You have a right to receive a paper copy of the Notice of Privacy Practices upon request at any time and you may also view a copy of the Notice on our member web site at www.swhp.org.

Rights under state law

You may be entitled to additional rights under state law.

V. HOW TO OBTAIN INFORMATION ABOUT THIS NOTICE OR COMPLAIN ABOUT OUR PRIVACY PRACTICES

To request a copy of this Notice of Privacy Practices at any time, or obtain additional information about this notice, you may contact:

Scott & White Health Plan
2401 S. 31st Street
Temple, Texas 76508
(254) 298-3000, (800) 321-7947

If you believe your privacy rights have been violated, you may file a written complaint with:

Privacy Officer, SWHP, 2401 S. 31st St. Temple, TX 75608 or by contacting this office at 254-298-3000 or 800-321-7947.

You may also notify the Secretary of the Department of Health and Human Services (HHS).
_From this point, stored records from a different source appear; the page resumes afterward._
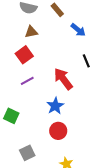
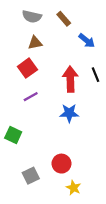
red arrow: (63, 79) -> (70, 79), moved, turned 35
blue star: (55, 106) -> (69, 113), moved, turned 30
red circle: (58, 131) -> (61, 164), moved

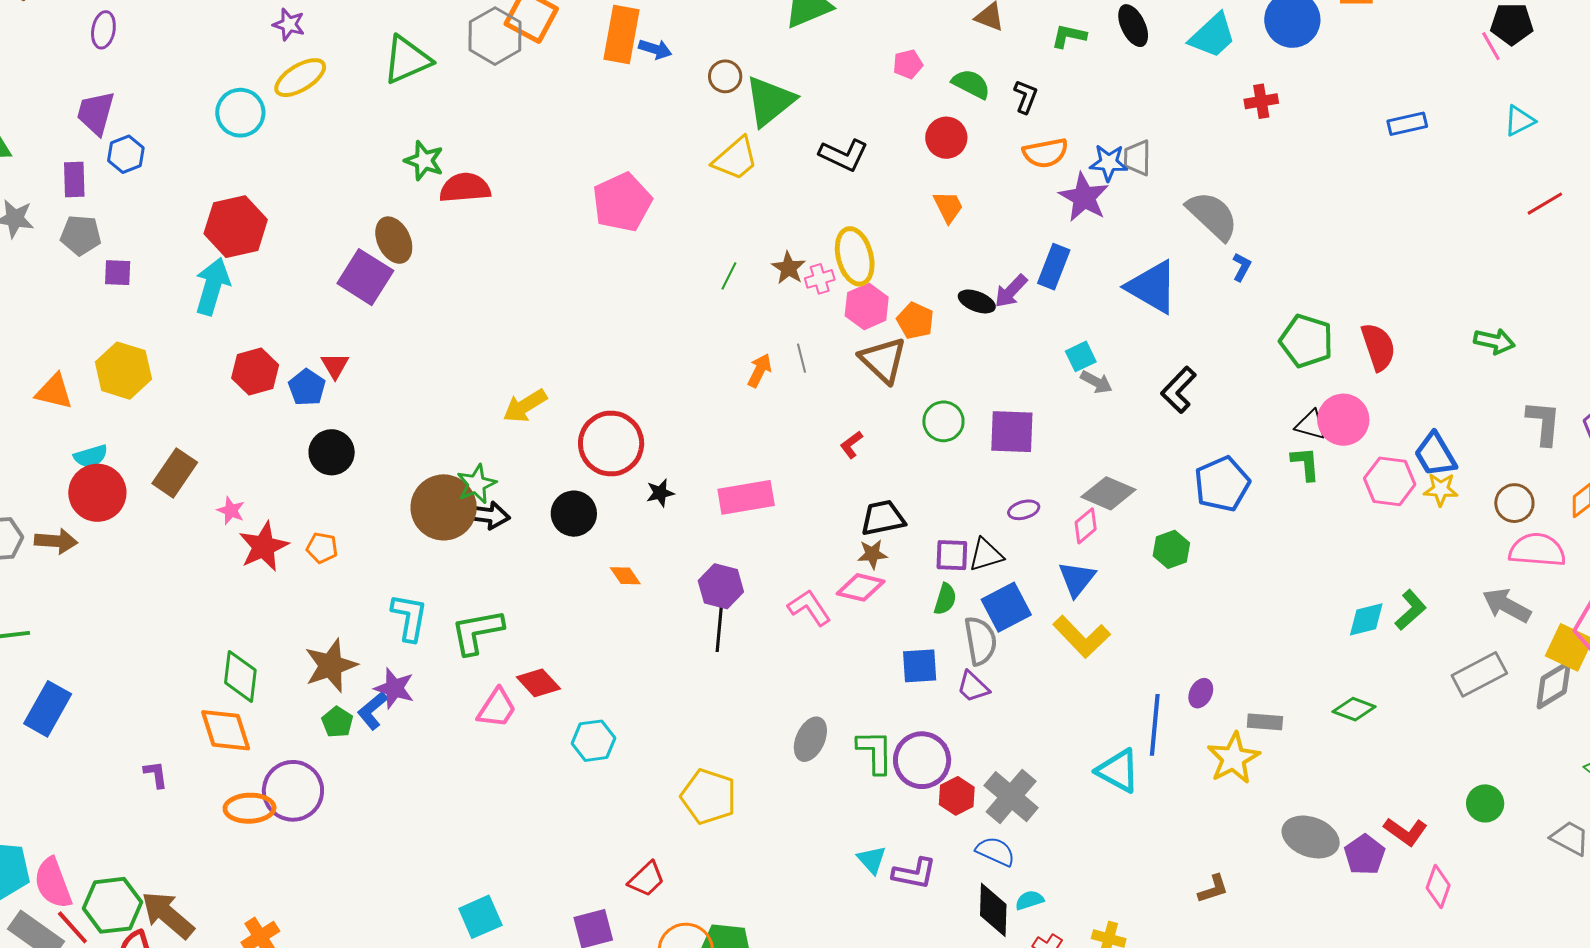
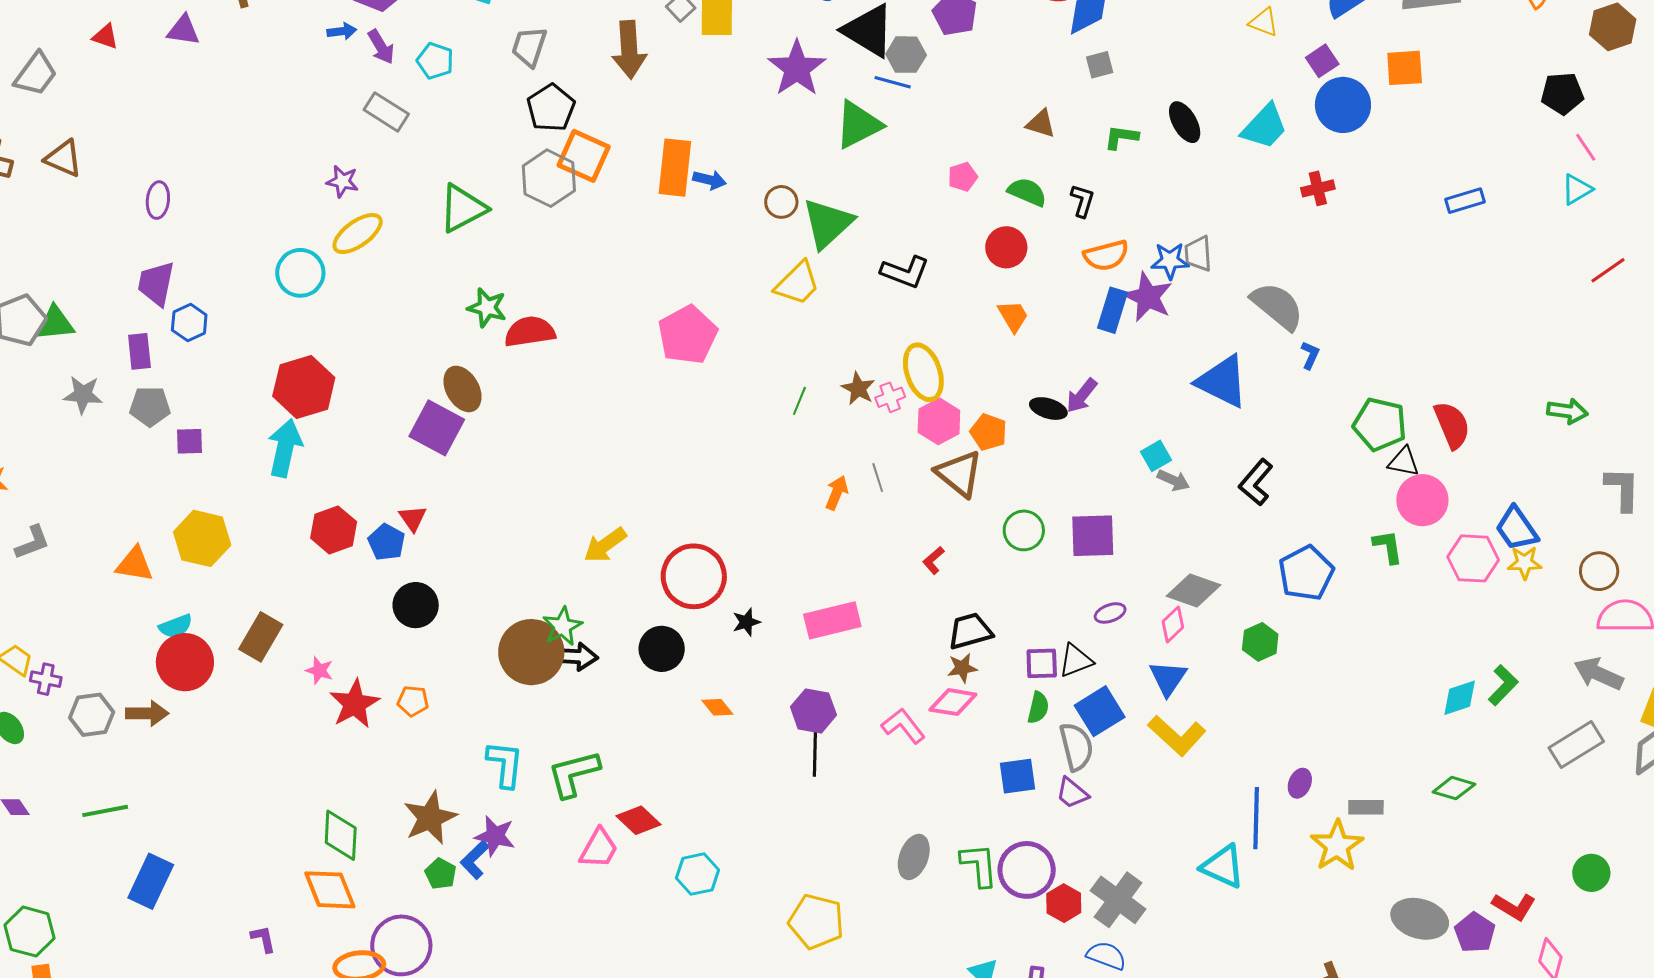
pink line: (1491, 46) -> (1586, 147), moved
blue rectangle: (1054, 267) -> (1113, 310), moved
black triangle: (1311, 425) -> (1404, 462), moved

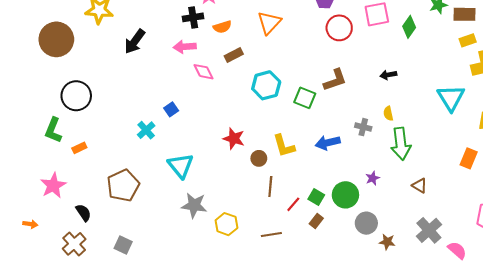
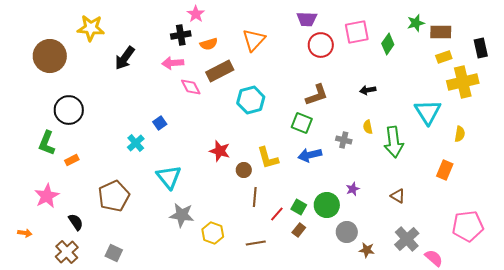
brown rectangle: (234, 55) -> (220, 71), size x1.5
green square: (305, 98) -> (302, 123), moved
green arrow: (401, 144) -> (394, 142), moved

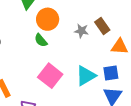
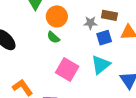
brown rectangle: (102, 26) -> (109, 15), turned -35
blue square: (111, 73) -> (104, 38), moved

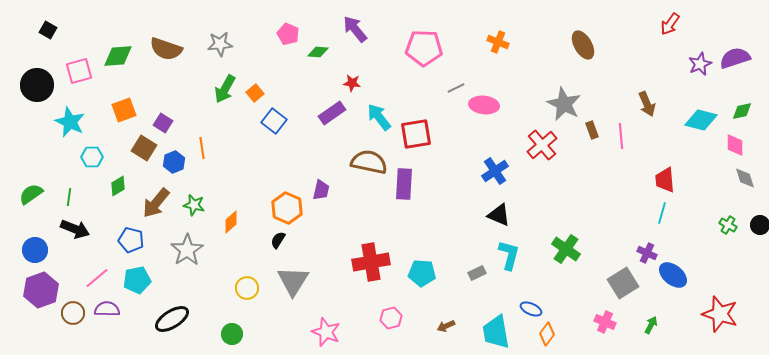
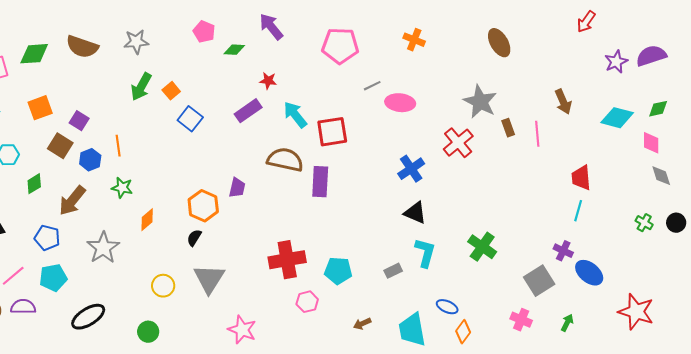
green star: (194, 205) -> (122, 188), moved
pink hexagon: (391, 318) -> (307, 302), moved

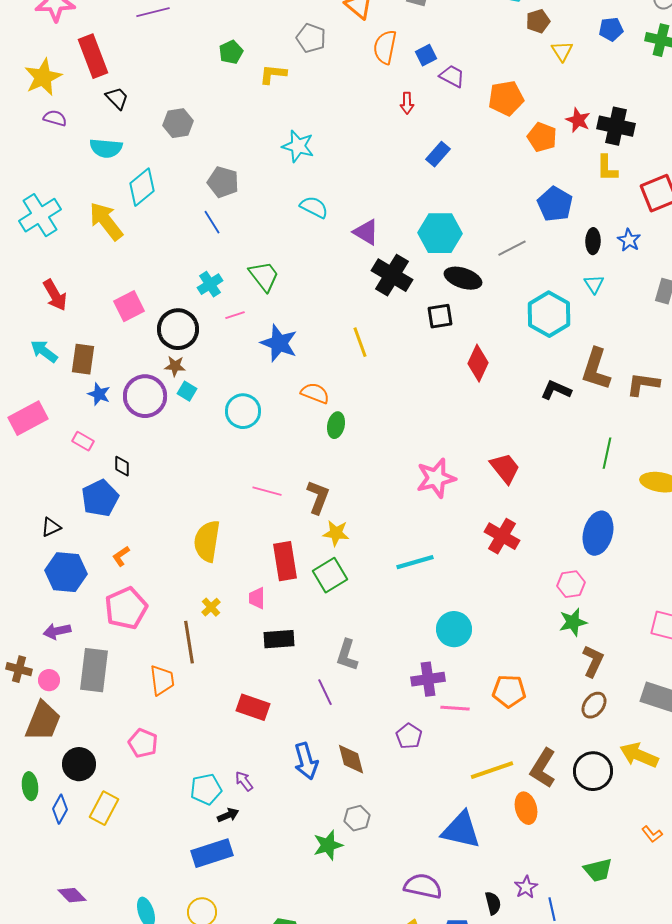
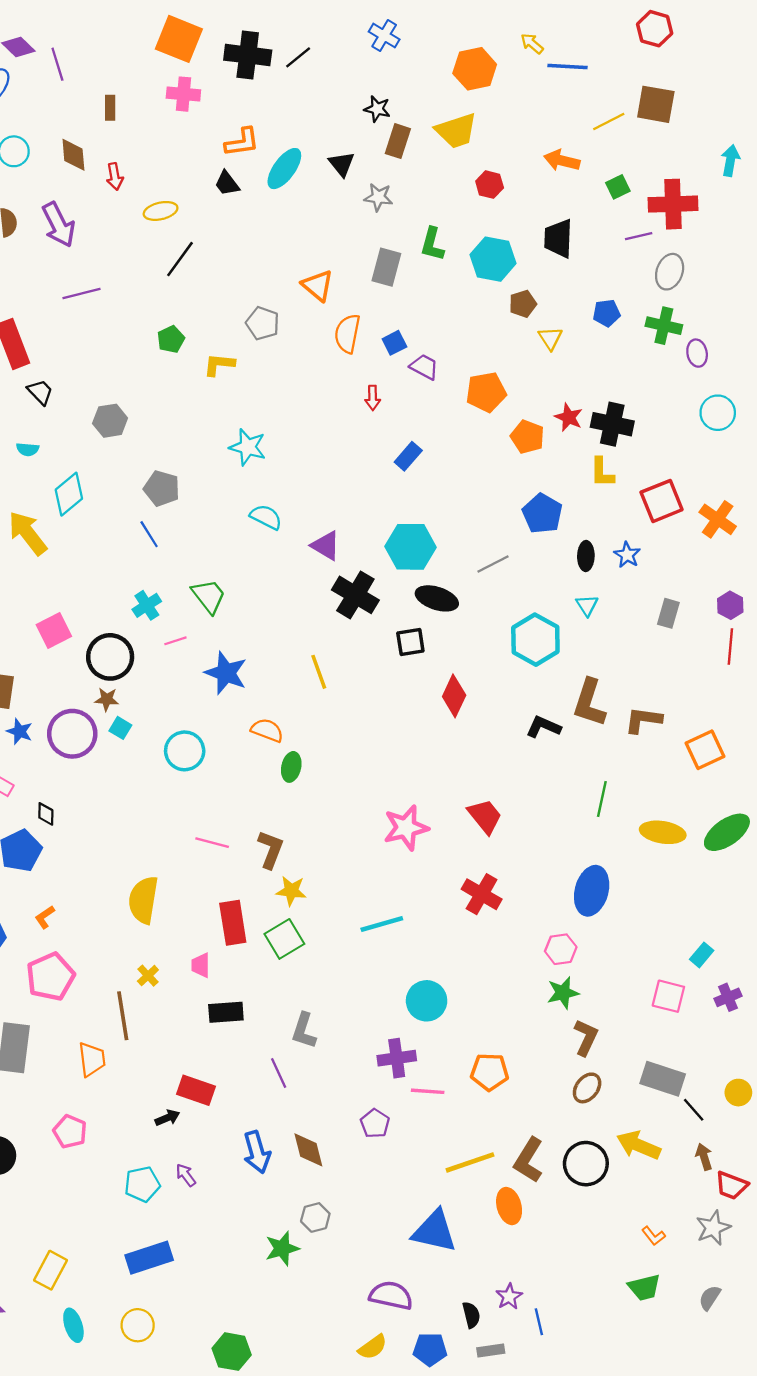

SWHP will not take retaliatory action against you if you file a complaint about our privacy practices either with HHS or SWHP.

VI. CHANGES TO THIS NOTICE

We may make a change to this notice and our privacy practices at any time, as long as the change is consistent with our current privacy policies or state or federal law. If we make an important change to our policies, we will promptly provide you with the new notice by mail and post it on our website.

VII. EFFECTIVE DATE OF THIS NOTICE

The effective date of this notice is April 14, 2003, and the first revision became effective on January 1, 2009.